11. The system of claim 10, wherein the generating using a mirror hash model comprises:
on enrollment of the one or more pre-processed images, finding mirroring hyperplanes corresponding to each feature vector of the extracted feature vectors;
conducting an entropy test, on the level of the mirroring hyperplanes and the biometric hash, thereby verifying that an entropy of the mirroring hyperplanes and the biometric hash is sufficient;
determining, based on the entropy test, whether to remove one or more hyperplanes from the mirroring hyperplanes; and
generating the biometric hash, based on the mirroring hyperplanes.
12. The system of claim 9, wherein the biometric hash is generated using a kernel hash model.
13. The system of claim 12, wherein the generating using a kernel hash model comprises:
generating a pairwise distance matrix between one or more pairs of the extracted feature vectors;
determining a subset of the extracted feature vectors, based on the pairwise distance matrix, by applying a heuristic to the pairwise distance matrix;
training a support vector machine model, using the subset of the extracted feature vectors, such that the parameters of the trained support vector machine model represent one or more hyperplanes in kernel space; and
generating the biometric hash, based on the parameters of the trained support vector machine models.
14. The system of claim 9, wherein the pre-processing further includes performing pose estimation and shot finding.
15. The system of claim 14, wherein the pre-processing includes:
generating a graphical user-interface (GUI) comprising a prompt, wherein the prompt instructs a user to take corrective action;
displaying the GUI and the prompt; and
receiving an updated image corresponding to the instructed corrective action.

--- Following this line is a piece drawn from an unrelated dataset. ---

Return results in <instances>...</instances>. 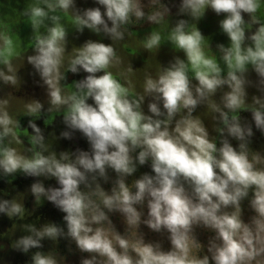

16. The system of claim 15, wherein the GUI comprises a face, a boundary shape, and a virtual shape, the boundary and virtual shapes surrounding the face.
17. A method for generating a reliable biometric hash, the method comprising:
receiving one or more input images;
performing pre-processing on the one or more input images, the pre-processing including a landmark estimation and liveness check;
extracting feature vectors from the one or more pre-processed images, via a machine-learning model; and
generating a biometric hash using a kernel hash model, based on the extracted feature vectors of the one or more pre-processed images, the generating a biometric hash using a kernel hash model comprising:
generating a pairwise distance matrix between one or more pairs of the extracted feature vectors;
determining a subset of the extracted feature vectors, based on the pairwise distance matrix, by applying a heuristic to the pairwise distance matrix;
training a support vector machine model, using the subset of the extracted feature vectors, such that the parameters of the trained support vector machine model represent one or more hyperplanes in kernel space; and
generating the biometric hash, based on the parameters of the trained support vector machine model.
18. The method of claim 17, wherein the heuristic comprises:
drawing a first feature vector from the extracted feature vectors and assigning the feature vector a positive label;
using the pairwise distance matrix, find a second feature vector that is farthest away from the first feature vector in a kernel space and assign the second feature vector a negative label; and
finding (n−2)/2 samples that are closest to the first feature vector and (n−2)/2 samples that are closest to the second feature vector, based on the pairwise distance matrix, wherein n is the total number of extracted feature vectors.
19. The method of claim 17, wherein bit grouping is applied to the generated biometric hash.
20. The method of claim 17, wherein one or more synthetic feature vectors are added to the extracted feature vectors.